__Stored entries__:

+---+

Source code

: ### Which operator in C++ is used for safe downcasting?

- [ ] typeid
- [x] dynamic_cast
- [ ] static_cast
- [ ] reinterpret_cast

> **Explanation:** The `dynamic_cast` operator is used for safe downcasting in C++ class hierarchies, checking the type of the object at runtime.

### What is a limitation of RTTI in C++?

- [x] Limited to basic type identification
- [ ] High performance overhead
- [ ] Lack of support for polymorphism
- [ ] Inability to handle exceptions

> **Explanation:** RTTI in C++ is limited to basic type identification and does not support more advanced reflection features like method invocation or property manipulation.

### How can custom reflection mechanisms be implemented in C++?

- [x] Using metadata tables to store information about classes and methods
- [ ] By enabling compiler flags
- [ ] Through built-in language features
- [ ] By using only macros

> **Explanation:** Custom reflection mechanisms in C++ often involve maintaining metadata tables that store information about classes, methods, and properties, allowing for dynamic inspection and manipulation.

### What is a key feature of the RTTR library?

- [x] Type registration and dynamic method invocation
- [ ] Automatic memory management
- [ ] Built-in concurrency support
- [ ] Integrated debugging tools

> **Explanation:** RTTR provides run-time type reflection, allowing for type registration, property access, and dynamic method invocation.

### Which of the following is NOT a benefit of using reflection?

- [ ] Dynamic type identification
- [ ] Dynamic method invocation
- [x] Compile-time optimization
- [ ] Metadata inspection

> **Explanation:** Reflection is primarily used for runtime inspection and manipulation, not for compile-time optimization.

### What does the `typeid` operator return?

+---+

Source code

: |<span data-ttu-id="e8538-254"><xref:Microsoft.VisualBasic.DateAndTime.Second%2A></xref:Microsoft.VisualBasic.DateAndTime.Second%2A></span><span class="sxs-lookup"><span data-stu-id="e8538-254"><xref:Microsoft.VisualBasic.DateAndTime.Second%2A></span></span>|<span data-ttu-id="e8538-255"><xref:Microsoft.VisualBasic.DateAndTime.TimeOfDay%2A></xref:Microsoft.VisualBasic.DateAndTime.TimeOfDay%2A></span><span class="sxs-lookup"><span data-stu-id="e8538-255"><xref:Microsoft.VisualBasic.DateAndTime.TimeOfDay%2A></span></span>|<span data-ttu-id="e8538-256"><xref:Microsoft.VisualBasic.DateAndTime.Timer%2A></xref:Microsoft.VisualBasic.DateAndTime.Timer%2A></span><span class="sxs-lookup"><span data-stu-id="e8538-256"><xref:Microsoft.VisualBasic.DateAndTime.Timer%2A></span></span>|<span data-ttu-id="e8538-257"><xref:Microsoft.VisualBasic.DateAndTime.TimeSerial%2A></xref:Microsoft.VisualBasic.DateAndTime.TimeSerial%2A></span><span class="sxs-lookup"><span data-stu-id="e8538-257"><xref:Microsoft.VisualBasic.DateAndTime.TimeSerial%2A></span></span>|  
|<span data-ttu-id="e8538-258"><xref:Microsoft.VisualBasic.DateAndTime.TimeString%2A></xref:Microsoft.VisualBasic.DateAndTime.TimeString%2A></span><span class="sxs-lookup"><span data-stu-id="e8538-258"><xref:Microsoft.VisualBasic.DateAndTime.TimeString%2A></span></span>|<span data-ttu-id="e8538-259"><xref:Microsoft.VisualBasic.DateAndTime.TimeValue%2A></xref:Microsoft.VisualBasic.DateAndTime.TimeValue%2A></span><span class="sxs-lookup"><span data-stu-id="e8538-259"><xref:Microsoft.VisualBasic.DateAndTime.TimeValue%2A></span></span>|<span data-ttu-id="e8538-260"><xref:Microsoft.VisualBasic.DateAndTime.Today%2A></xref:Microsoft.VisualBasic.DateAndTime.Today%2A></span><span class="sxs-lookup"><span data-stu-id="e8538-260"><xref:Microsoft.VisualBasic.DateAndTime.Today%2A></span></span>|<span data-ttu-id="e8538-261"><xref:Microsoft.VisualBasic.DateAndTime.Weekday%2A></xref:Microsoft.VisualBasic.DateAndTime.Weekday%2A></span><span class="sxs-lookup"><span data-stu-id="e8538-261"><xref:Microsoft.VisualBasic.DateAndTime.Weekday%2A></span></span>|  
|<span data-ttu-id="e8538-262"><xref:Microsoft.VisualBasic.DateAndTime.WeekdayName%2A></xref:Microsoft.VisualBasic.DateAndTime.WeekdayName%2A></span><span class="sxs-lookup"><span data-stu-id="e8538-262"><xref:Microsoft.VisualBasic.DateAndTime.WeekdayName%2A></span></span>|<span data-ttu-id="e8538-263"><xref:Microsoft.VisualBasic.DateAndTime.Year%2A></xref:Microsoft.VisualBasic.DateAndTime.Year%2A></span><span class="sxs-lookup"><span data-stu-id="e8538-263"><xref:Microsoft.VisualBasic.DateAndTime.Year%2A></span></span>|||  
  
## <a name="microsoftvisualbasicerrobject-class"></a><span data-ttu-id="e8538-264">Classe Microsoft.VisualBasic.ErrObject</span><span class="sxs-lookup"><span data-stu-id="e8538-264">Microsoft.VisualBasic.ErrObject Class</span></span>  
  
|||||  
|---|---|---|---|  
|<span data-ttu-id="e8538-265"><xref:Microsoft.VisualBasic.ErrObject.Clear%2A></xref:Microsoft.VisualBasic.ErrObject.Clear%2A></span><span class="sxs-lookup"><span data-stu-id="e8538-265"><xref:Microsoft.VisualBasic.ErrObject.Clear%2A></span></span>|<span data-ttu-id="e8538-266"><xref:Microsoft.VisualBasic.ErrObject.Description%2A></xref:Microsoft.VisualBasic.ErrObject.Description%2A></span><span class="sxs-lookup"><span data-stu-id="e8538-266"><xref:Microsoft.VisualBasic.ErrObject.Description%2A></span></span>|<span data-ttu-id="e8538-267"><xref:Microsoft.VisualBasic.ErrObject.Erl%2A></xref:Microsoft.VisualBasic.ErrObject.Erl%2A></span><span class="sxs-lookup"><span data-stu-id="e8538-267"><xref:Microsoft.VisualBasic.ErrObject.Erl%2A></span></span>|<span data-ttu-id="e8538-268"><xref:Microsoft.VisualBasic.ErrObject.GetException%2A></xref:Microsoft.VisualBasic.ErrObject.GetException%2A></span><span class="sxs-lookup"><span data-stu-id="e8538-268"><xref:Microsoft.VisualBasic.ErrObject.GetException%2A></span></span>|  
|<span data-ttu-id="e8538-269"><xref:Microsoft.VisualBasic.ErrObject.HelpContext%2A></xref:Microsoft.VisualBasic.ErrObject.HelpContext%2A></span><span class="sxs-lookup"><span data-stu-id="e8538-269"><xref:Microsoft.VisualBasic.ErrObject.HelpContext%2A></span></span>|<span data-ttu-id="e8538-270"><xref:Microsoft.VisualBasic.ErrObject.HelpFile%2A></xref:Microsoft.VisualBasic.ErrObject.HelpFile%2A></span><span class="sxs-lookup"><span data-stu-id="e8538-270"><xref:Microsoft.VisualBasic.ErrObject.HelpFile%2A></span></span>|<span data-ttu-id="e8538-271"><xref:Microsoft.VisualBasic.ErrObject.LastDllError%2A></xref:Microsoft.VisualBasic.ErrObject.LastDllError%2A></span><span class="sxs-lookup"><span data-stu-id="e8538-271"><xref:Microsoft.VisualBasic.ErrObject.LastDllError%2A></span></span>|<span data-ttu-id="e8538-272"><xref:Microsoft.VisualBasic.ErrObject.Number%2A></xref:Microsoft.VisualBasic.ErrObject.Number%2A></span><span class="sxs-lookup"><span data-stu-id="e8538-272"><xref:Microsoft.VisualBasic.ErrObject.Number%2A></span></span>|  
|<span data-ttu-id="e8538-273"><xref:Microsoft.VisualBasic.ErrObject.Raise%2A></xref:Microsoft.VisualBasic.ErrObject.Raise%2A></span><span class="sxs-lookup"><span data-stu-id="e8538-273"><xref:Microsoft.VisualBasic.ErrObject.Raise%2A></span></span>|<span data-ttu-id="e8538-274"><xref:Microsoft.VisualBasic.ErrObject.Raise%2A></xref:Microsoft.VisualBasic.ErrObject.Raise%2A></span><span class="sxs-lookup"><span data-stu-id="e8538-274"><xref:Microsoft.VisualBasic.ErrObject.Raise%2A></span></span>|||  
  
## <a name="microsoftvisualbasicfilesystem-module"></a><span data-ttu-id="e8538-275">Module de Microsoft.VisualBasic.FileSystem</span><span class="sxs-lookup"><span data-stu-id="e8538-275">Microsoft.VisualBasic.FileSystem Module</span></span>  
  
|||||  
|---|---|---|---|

+---+

__WHAT YOU HAVE TO DO__:
From the records above, copy only the lines starting with the line that holds "- [ ] Through built-in language features" and going on through the line that holds "### What does", exactly as written.

__SOLUTION FOR THIS PROBLEM__:
- [ ] Through built-in language features
- [ ] By using only macros

> **Explanation:** Custom reflection mechanisms in C++ often involve maintaining metadata tables that store information about classes, methods, and properties, allowing for dynamic inspection and manipulation.

### What is a key feature of the RTTR library?

- [x] Type registration and dynamic method invocation
- [ ] Automatic memory management
- [ ] Built-in concurrency support
- [ ] Integrated debugging tools

> **Explanation:** RTTR provides run-time type reflection, allowing for type registration, property access, and dynamic method invocation.

### Which of the following is NOT a benefit of using reflection?

- [ ] Dynamic type identification
- [ ] Dynamic method invocation
- [x] Compile-time optimization
- [ ] Metadata inspection

> **Explanation:** Reflection is primarily used for runtime inspection and manipulation, not for compile-time optimization.

### What does the `typeid` operator return?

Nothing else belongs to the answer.